Copy the listing below word for word, leaving out the pictures.
Start
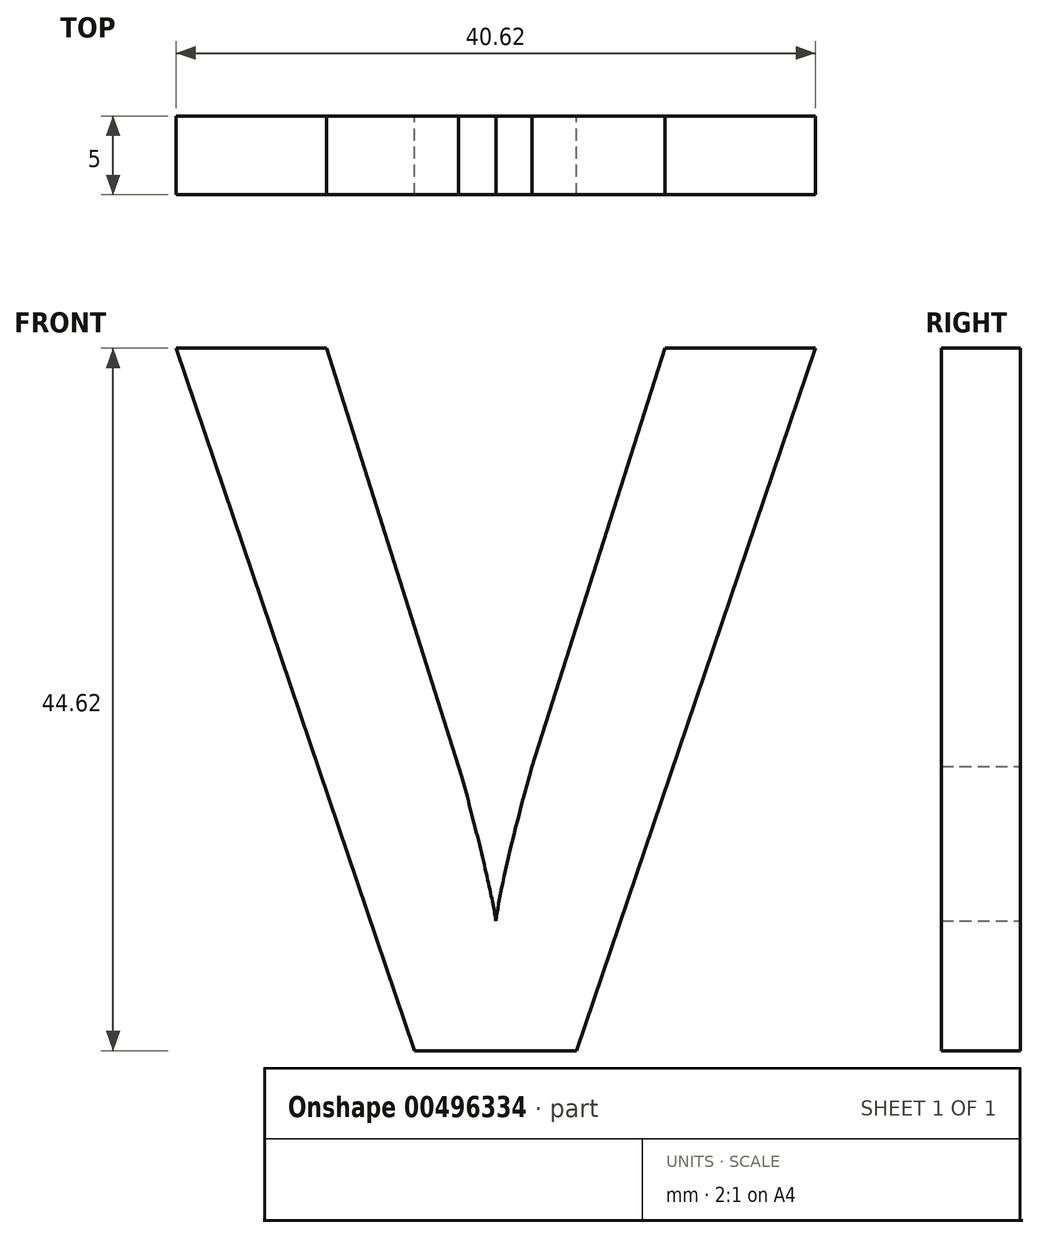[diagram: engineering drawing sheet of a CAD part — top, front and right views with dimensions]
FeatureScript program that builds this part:
annotation { "Feature Type Name" : "Feature", "Feature Type Description" : "" }
export const myFeature = defineFeature(function(context is Context, id is Id, definition is map)
    precondition{}
    {
        {
            var Q0;
            Q0=qCreatedBy(makeId("Front.planeOp"),FACE);
            var sketch = newSketch(context, id + "F0", { "sketchPlane" : qUnion([Q0])});
            skText(sketch, "E0", { "text": "V", "fontName": "OpenSans-Bold.ttf"});
            const initialGuessF0  = {"E0": [-0.0577, 0.01573, 1, 0, 0.045]};
            skSetInitialGuess(sketch, initialGuessF0);
            skSolve(sketch);
        }
        {
            var Q0;
            Q0=makeQuery(id+"F0.imprint","IMPRINT",FACE,{"disambiguationData":[TD([[makeQuery(id+"F0.imprint","IMPRINT",EDGE,{"derivedFrom":sQuery(id+"F0.wireOp",EDGE,"E0.sketch_text.stroke-0")}),-1.0]])]});
            extrude(context, id + "F1", {"entities" : qUnion([Q0]), "depth" : 5 * mm});
        }
    });
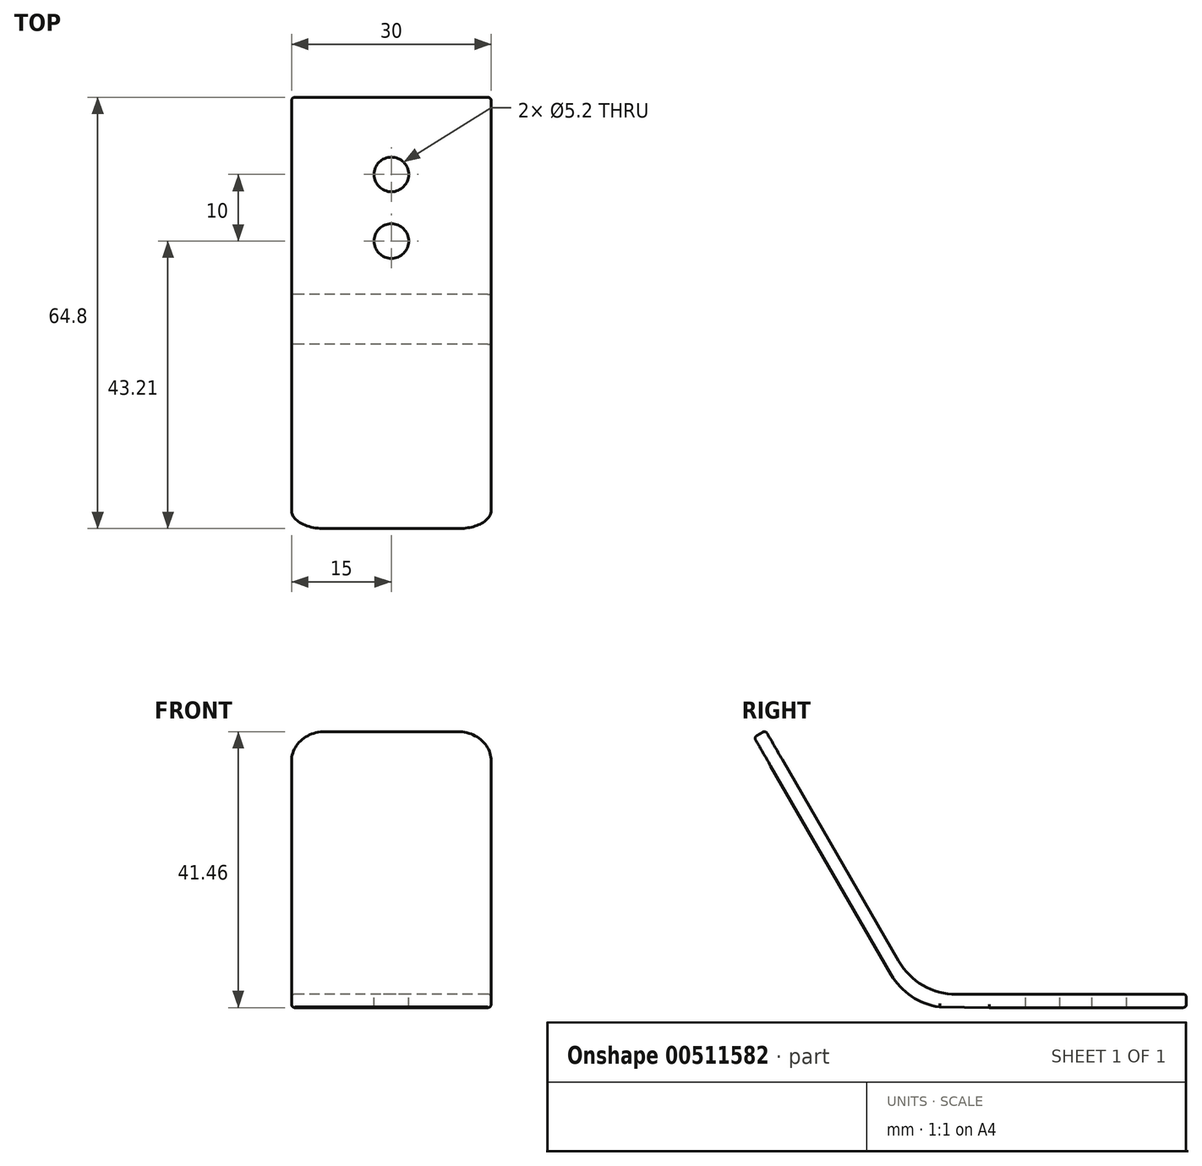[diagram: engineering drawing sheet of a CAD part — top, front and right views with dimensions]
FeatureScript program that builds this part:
End
## Correct result
[diagram: engineering drawing sheet of a CAD part — top, front and right views with dimensions]
FeatureScript program that builds this part:
annotation { "Feature Type Name" : "Feature", "Feature Type Description" : "" }
export const myFeature = defineFeature(function(context is Context, id is Id, definition is map)
    precondition{}
    {
        {
            var Q0;
            Q0=qCreatedBy(makeId("Front.planeOp"),FACE);
            var sketch = newSketch(context, id + "F0", { "sketchPlane" : qUnion([Q0])});
            skText(sketch, "E0", { "text": "V", "fontName": "OpenSans-Bold.ttf"});
            const initialGuessF0  = {"E0": [-0.0577, 0.01573, 1, 0, 0.045]};
            skSetInitialGuess(sketch, initialGuessF0);
            skSolve(sketch);
        }
        {
            var Q0;
            Q0=makeQuery(id+"F0.imprint","IMPRINT",FACE,{"disambiguationData":[TD([[makeQuery(id+"F0.imprint","IMPRINT",EDGE,{"derivedFrom":sQuery(id+"F0.wireOp",EDGE,"E0.sketch_text.stroke-0")}),-1.0]])]});
            extrude(context, id + "F1", {"entities" : qUnion([Q0]), "depth" : 5 * mm});
        }
    });
[diagram: engineering drawing sheet of a CAD part — top, front and right views with dimensions]
FeatureScript program that builds this part:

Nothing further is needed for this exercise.